▶ **TASK REQUIREMENTS**
Go through the records, and copy each line in which the string "Motorola" is present.

▶ **DATASET RECORDS**
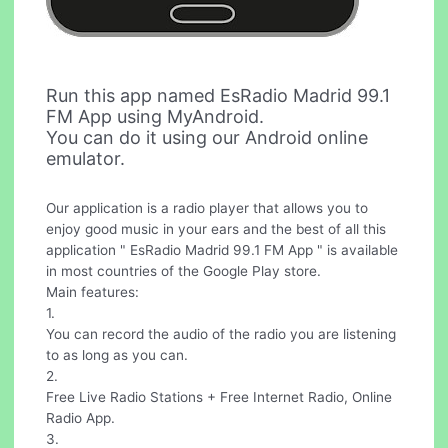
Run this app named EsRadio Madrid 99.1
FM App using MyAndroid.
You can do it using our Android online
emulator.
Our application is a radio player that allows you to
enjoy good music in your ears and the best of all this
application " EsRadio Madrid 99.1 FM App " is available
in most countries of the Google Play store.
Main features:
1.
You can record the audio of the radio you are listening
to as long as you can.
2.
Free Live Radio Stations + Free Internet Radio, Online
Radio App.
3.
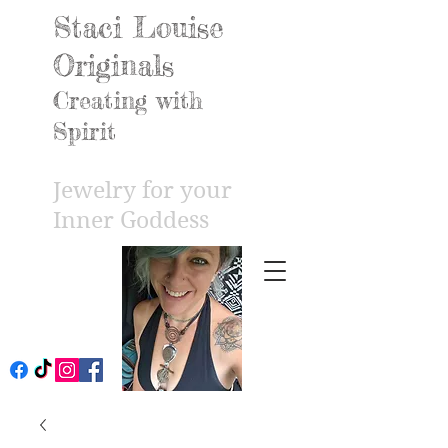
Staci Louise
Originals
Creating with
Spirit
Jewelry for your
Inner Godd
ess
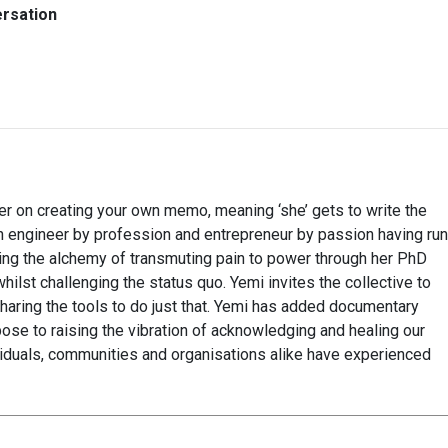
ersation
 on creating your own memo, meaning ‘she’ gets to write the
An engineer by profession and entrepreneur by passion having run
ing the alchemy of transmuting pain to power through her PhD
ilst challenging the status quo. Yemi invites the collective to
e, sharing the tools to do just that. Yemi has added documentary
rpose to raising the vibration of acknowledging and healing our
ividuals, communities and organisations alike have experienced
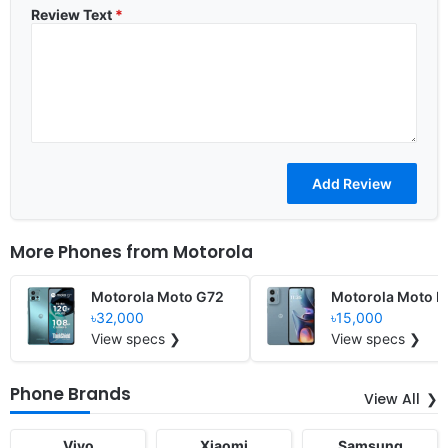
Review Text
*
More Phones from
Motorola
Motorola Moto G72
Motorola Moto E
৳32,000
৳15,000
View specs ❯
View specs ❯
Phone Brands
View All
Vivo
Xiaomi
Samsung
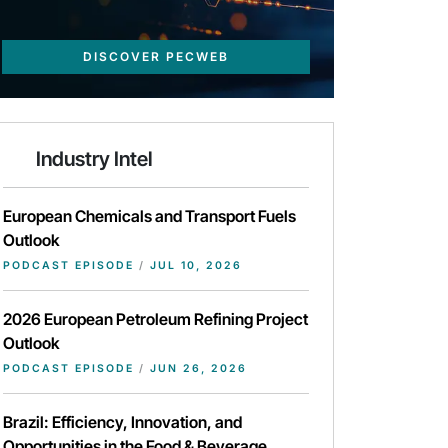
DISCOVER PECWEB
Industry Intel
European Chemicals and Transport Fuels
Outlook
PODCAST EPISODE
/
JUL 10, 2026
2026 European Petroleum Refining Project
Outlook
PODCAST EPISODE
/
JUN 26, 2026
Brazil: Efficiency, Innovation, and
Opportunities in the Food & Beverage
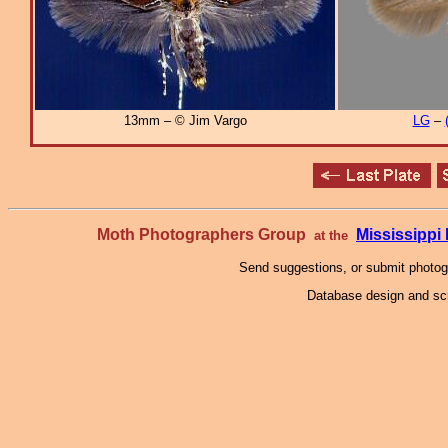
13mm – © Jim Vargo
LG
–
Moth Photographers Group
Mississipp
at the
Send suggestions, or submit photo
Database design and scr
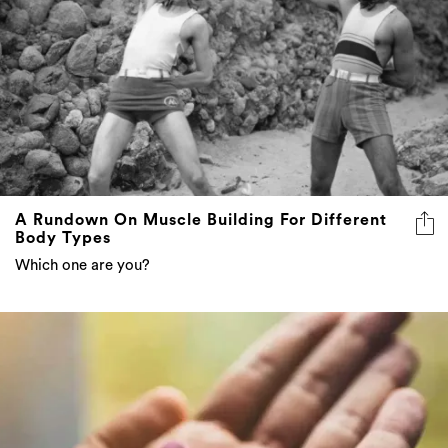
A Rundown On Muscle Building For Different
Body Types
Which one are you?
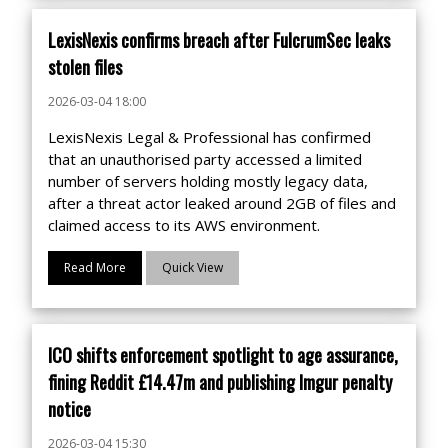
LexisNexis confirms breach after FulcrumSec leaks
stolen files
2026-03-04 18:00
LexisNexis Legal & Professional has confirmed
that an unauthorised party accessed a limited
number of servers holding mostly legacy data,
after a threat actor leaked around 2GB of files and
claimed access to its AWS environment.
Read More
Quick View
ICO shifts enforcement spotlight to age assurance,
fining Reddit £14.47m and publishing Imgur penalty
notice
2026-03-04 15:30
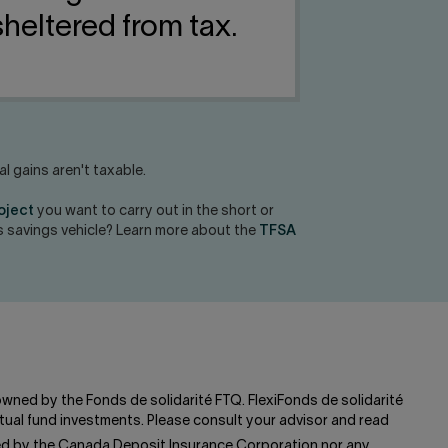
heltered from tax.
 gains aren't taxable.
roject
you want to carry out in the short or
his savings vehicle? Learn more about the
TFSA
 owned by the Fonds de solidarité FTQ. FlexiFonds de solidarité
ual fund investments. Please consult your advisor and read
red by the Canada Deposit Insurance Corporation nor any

==

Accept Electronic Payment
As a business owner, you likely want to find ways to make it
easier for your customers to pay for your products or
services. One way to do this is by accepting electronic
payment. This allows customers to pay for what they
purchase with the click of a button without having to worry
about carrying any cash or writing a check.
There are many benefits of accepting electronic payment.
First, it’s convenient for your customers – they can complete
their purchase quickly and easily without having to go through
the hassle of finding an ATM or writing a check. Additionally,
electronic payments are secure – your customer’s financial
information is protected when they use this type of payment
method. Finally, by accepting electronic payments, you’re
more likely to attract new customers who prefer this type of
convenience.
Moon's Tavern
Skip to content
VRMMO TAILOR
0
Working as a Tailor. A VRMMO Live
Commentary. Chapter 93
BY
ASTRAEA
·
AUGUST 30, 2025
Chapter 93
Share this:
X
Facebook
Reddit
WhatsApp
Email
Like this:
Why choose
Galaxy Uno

▶ **SOLUTION TO THE PROBLEM**
Motorola
Motorola Moto G72
Motorola Moto E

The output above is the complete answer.